Doctor Strange in the Multiverse of Madness, fou mais pas trop [Critique]

Sam Raimi se plie aux règles du Marvel Cinematic Universe et met en scène la suite de Doctor Strange. Une plongée dans le multivers récréative mais bridée.
Après avoir aidé Spider-Man, Stephen Strange va devoir traverser les dangereuses réalités alternatives du multivers. Il sollicite alors le soutien de Wanda Maximoff, la Sorcière Rouge aux pouvoirs incontrôlables.
Dernièrement, les super-héros Marvel se sont croisés et décroisés, battus et esquintés par-delà les mondes et les écrans. Si l’écrasant Avengers : Endgame symbolisait la fin de cette course à la surenchère, la franchise s’est depuis peu fascinée pour le multivers, un joujou dramaturgique accordant à Kevin Feige (la tête pensante de la saga) l’opportunité d’exaucer ses lubies de fan de comic books. Rodé dans Loki, central à la série d’animation What if… ? et Spider-Man : No Way Home, le principe d’univers parallèles atteint son paroxysme avec Doctor Strange in the Multiverse of Madness, par lequel les studios Marvel entendent céder à toutes les folies. Mélange de licences, carnaval de caméos, uchronies et personnages dédoublés sont justement inscrits au menu. Mais au-delà de son immanquable dimension récréative, l’intérêt cinéphile de ce vingt-huitième opus réside en la présence de Sam Raimi derrière la caméra. On le pensait désintéressé du genre depuis son Spider-Man 3, probablement dégoûté des grosses licences (et des mains qui les couvent), mais le voici qui se plie malignement aux règles du film-épisode en suivant les traces de ses collègues. La première demi-heure est celle d’un Avengers quelconque, avec son invasion de monstres tentaculaires, ses seconds rôles perdus, sa mise en place brusque et ses petites répliques drôles. Une ruse pour nous faire oublier l’irrévérence du metteur en scène qui, en un dialogue, crée la jonction avec son cinéma et nous ramène à sa science de l’image, du cynisme et de la mort. Sans pour autant abandonner ses trucages fadasses, ni se libérer des obligations de l’univers partagé, Doctor Strange 2 s’avère être un blockbuster plein de fougue, d’idées barjos, d’illogisme, qui porte en lui une roublardise qui détonne. C’est aussi la chance d’observer un cinéaste dynamiter l’équation marvelienne de l’intérieur, ou au moins s’y essayer.

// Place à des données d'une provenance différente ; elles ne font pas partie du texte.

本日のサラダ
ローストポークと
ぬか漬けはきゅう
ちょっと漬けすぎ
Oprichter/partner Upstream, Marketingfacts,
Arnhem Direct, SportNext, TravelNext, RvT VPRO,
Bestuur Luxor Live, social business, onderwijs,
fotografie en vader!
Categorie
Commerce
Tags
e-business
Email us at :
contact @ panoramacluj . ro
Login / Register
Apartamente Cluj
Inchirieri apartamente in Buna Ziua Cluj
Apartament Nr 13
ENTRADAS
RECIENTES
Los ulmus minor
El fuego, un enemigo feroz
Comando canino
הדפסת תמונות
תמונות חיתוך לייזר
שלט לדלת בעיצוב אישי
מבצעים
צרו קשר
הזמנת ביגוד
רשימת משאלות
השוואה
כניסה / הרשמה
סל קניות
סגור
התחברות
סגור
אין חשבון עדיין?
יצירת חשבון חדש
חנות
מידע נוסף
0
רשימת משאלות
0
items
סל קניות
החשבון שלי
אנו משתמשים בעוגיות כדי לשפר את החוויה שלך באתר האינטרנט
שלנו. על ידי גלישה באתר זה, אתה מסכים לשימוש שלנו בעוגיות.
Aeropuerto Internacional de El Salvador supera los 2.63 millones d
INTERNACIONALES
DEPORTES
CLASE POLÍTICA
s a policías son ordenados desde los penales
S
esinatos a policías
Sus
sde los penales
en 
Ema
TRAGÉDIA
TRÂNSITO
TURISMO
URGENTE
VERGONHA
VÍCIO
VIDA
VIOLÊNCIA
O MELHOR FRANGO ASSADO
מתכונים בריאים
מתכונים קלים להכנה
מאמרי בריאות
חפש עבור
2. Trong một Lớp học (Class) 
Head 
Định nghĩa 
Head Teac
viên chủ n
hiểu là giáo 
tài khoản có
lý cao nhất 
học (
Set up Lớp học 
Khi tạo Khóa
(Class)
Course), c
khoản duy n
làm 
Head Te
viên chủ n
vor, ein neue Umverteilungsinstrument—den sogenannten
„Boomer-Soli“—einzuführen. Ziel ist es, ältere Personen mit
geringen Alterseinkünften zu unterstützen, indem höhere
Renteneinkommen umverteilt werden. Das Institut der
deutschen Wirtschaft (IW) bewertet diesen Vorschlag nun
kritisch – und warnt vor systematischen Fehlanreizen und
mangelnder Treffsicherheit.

Certes, Raimi ne renoue pas (entièrement) avec la bizarrerie funeste de la saga Evil Dead, ni avec la puissance de Spider-Man. Son multivers est restreint à trois décors et leur dose de fan-service, ses protagonistes évoluent à reculons et l’histoire, conçue comme une course-poursuite effrénée au travers de portails magiques, n’est qu’une excuse pour dézinguer à tout-va des figurants et mettre sur pied des séquences qui tirent vers le macabre. C’est quand les cadavres se meuvent, que les trompe-l’œil grouillent et que le ciel rougit que le divertissement prend son sens, que Sam Raimi réalise son propre projet. Le scénario de Michael Waldron emploie le personnage de Wanda Maximoff (aka la Sorcière Rouge) pour cette démonstration de magie obscure que le réalisateur s’amuse à peindre en travellings tordus et gerbes de sang. Campée à la perfection par Elizabeth Olsen, récupérée des décombres nostalgiques de WandaVision, la mère de famille la plus infortunée du Marvel Cinematic Universe traîne son deuil de monde en monde, éclipsant le pourtant imposant Benedict Cumberbatch en étant à la fois le visage le plus complet, familier et touchant de ce delirium multidimensionnel. Tout comme Wanda sert l’horreur (et le culot) du film, le reste des personnages occupe une fonction symbolique et ne peuvent en sortir. Strange, qui porte le poids de ses décisions passées – un pan thématique qui mériterait d’être approfondi –, est là pour nourrir la part mélancolique du long-métrage et sa partenaire hispanophone, l’attachante America Chavez, explique le voyage cosmique de par sa présence. Il faut alors s’en remettre aux zooms de Raimi et aux partitions hallucinées de Danny Elfman pour croire aux affabulations de Doctor Strange in the Multiverse of Madness, suite qui aurait pu être le vivier ultime des fantaisies super-héroïques, accréditant n’importe quelle adaptation de comic book, mais qui, bridée par un cahier des charges et une continuité à respecter, devrait s’oublier au sein du catalogue Marvel.